Caroline specialises in international criminal law, public international law, British criminal law and extradition. In addition, Caroline is developing a practice in British court martial and in private international law in the maritime context.
She is fluent in French and Italian and regularly practises in those languages.
International criminal law
Caroline has worked on cases which require litigation across a variety of national and international jurisdictions, notably Bangladesh, Tanzania, Thailand, and on cases before the International Criminal Tribunal for the Former Yugoslavia and the International Criminal Tribunal for Rwanda in The Hague. Recent cases include:
International Criminal Tribunal for Rwanda (ICTR): Caroline was a Pegasus Scholas in Paris, where she worked at the Cabinet Godins Associés with Vincent Courcelle-Labrousse on the case of Prosecutor v. Callixte Nzabonimana.
International Crimes Tribunal, Dhaka, Bangladesh (ICT): Caroline assisted local counsel representing nine people produced before the recently established ICT and accused of committing genocide, crimes against humanity, and war crimes during the 1971 separation of East and West Pakistan. Her responsibilities include the drafting of applications filed by the Defence teams, including the Defence final briefs; handling and analysis of evidence; trial strategy; and research into the definition of crimes against humanity in the 1970s.

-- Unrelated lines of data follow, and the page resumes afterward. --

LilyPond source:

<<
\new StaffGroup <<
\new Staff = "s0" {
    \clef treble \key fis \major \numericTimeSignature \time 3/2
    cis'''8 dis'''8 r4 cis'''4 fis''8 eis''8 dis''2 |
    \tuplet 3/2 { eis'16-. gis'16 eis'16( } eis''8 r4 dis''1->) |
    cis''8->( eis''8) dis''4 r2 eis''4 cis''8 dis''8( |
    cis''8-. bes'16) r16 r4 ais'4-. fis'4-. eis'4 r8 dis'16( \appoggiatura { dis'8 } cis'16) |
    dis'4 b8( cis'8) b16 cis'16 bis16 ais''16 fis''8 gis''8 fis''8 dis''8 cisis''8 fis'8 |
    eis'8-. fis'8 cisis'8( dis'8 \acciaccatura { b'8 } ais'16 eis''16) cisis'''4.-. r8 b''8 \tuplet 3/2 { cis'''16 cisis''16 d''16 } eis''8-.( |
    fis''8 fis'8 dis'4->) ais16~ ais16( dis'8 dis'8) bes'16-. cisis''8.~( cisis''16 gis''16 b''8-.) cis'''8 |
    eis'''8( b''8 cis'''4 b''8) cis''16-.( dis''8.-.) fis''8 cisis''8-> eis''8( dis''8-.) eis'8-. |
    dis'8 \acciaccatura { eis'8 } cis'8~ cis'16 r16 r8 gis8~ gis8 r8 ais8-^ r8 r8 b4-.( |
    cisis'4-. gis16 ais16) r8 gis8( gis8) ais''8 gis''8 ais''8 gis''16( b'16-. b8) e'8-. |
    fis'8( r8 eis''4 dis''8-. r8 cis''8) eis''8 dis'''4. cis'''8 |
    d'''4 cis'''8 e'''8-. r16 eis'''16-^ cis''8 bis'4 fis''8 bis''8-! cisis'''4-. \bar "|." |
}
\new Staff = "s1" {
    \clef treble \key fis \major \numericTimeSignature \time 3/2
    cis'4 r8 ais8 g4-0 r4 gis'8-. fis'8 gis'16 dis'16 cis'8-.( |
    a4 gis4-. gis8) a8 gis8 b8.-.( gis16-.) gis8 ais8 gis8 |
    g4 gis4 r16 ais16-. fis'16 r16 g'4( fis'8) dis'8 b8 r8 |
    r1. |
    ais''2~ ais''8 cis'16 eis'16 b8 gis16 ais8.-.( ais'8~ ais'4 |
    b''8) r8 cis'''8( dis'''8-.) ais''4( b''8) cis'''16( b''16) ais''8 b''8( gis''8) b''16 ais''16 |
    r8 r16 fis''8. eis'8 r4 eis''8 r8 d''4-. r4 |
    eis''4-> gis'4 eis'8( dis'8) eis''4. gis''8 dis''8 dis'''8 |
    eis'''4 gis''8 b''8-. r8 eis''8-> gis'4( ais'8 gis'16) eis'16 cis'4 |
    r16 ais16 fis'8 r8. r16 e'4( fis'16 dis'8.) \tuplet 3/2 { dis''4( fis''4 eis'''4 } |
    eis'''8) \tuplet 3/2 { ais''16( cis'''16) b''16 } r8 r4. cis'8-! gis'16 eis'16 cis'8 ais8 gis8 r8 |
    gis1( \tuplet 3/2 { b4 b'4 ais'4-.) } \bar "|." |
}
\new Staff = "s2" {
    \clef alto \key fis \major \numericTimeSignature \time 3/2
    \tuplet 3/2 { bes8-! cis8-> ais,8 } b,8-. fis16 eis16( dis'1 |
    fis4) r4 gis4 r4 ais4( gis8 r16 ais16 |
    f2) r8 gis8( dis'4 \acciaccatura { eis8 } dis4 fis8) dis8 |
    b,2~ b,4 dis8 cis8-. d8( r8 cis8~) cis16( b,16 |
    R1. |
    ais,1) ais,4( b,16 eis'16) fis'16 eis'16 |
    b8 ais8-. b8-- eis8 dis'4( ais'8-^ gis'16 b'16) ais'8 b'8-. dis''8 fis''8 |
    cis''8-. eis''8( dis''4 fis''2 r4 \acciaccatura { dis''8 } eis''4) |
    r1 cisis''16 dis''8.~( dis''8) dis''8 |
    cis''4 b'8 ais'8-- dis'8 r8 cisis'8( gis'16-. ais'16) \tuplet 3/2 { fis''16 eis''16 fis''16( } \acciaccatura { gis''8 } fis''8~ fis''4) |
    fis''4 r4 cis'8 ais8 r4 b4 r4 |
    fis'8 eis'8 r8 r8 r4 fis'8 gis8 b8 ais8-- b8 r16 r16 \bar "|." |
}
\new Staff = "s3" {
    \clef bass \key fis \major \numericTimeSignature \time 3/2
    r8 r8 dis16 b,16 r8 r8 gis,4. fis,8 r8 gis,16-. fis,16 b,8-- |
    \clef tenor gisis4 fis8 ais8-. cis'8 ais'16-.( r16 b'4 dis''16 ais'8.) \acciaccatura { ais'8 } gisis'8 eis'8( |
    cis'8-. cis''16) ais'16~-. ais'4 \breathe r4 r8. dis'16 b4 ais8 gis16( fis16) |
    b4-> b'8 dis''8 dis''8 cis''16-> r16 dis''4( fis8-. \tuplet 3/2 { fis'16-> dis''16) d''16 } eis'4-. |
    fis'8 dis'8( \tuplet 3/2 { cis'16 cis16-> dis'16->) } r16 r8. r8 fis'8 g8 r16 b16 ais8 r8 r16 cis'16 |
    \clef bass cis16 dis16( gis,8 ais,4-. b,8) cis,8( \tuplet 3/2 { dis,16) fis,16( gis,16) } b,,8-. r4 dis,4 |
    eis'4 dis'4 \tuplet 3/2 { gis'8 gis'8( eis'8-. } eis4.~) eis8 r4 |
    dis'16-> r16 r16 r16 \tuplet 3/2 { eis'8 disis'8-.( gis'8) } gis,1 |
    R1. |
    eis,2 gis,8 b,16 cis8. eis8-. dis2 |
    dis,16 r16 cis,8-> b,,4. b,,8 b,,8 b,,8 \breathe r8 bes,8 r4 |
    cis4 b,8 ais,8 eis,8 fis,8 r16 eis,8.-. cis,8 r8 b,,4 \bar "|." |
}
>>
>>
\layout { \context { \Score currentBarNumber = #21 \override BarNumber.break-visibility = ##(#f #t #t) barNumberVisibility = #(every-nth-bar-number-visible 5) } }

International Criminal Tribunal for the Former Yugoslavia (ICTY): Caroline worked in Chamber III of the ICTY on the case The Prosecutor v. Prlić et al. The six accused were indicted for crimes against humanity, grave breaches of the Geneva Conventions and violations of the laws and customs of war as part of a joint criminal enterprise (JCE) in Herceg-Bosna. During this time, she was appointed as a Judicial Assistant to Judge Árpád Prandler to assist him in preparing for the deliberations of the draft judgment.
Public international law
Caroline is frequently instructed to draft communications to the Office of the High Commissioner for Human Rights (UN-OHCHR) and the Human Rights Committee (HRC), a body of independent experts that monitors implementation of the International Covenant on Civil and Political Rights (ICCPR) by its State parties. These have been successful in bringing significant breaches of human rights to the attention of the United Nations and specific governments.
Most recently, her focus has been on extrajudicial or summary executions; torture and other inhumane treatment; the independence of the judiciary; enforced or involuntary disappearances; and arbitrary detention.
Caroline is familiar with the rules of admissibility before the HRC and has drafted opinions on the question for cases supported by Human Rights organisations.
Ahead of the 2013 Universal Periodic Review by the UN Human Rights Council, Caroline drafted a paper outlining the breaches of human rights, notably the rights to fair hearing, committed during the trials before the ICT.
Caroline specialises in human rights issues relevant to Private Maritime Security Companies. She is currently engaged in the codification of guidance on ‘Human Rights at Sea’ and ‘Temporary Deprivation of Liberty (Detention) at Sea’ with David Hammond. As a new member of the Maritime Practice she drafts human rights impact assessments and is available for advisory work.
Caroline regularly appears in the Crown Court, Magistrates’ and Youth Court. She undertakes cases involving violent offences, offences of dishonesty, fraud, sexual offences and theft related offences.
Caroline has assisted Peter Glenser, who regularly defends military personnel at Courts Martial. She has a sound working knowledge of the Geneva Conventions and the Additional Protocols, notably, Convention (III) relative to the Treatment of Prisoners of War, and Convention (IV) relative to the Protection of Civilian Persons in Time of War, following her work on The Prosecutor v. Prlić et al. at the ICTY.
Caroline accepts instructions in extradition hearings including first hearings, full hearings and appeals.
She is a contributor to the Nine Bedford Row Guide to Extradition Law.
Regulatory and Disciplinary: Hillsborough Inquest
Caroline is instructed by Field Fisher Waterhouse LLP, solicitors to the Inquest, to assist counsel to the Inquest with the disclosure of evidence to the Interested Parties. Following the publication of the report of the Hillsborough Independent Panel last year, the Attorney General successfully applied to the High Court for these verdicts to be quashed and for fresh inquests to be ordered. Lord Justice Goldring is coroner to the new Inquest.
Before being called to the Bar, Caroline worked as a freelance journalist and editor for five years.
Caroline is a member of the Inner Temple. She is a Major Scholar of the Inner Temple and a former Pegasus Scholar. Caroline is also a member of the Association des Juristes Franco-Britanniques, Avocats sans Frontières, the International Bar Association Human Rights Institute and the Bar Human Rights Committee.
Caroline was educated in France, Italy and the United Kingdom. She holds a BA in European Social and Political Studies from University College London, DipLaw from City University, BPTC from BPP Law School.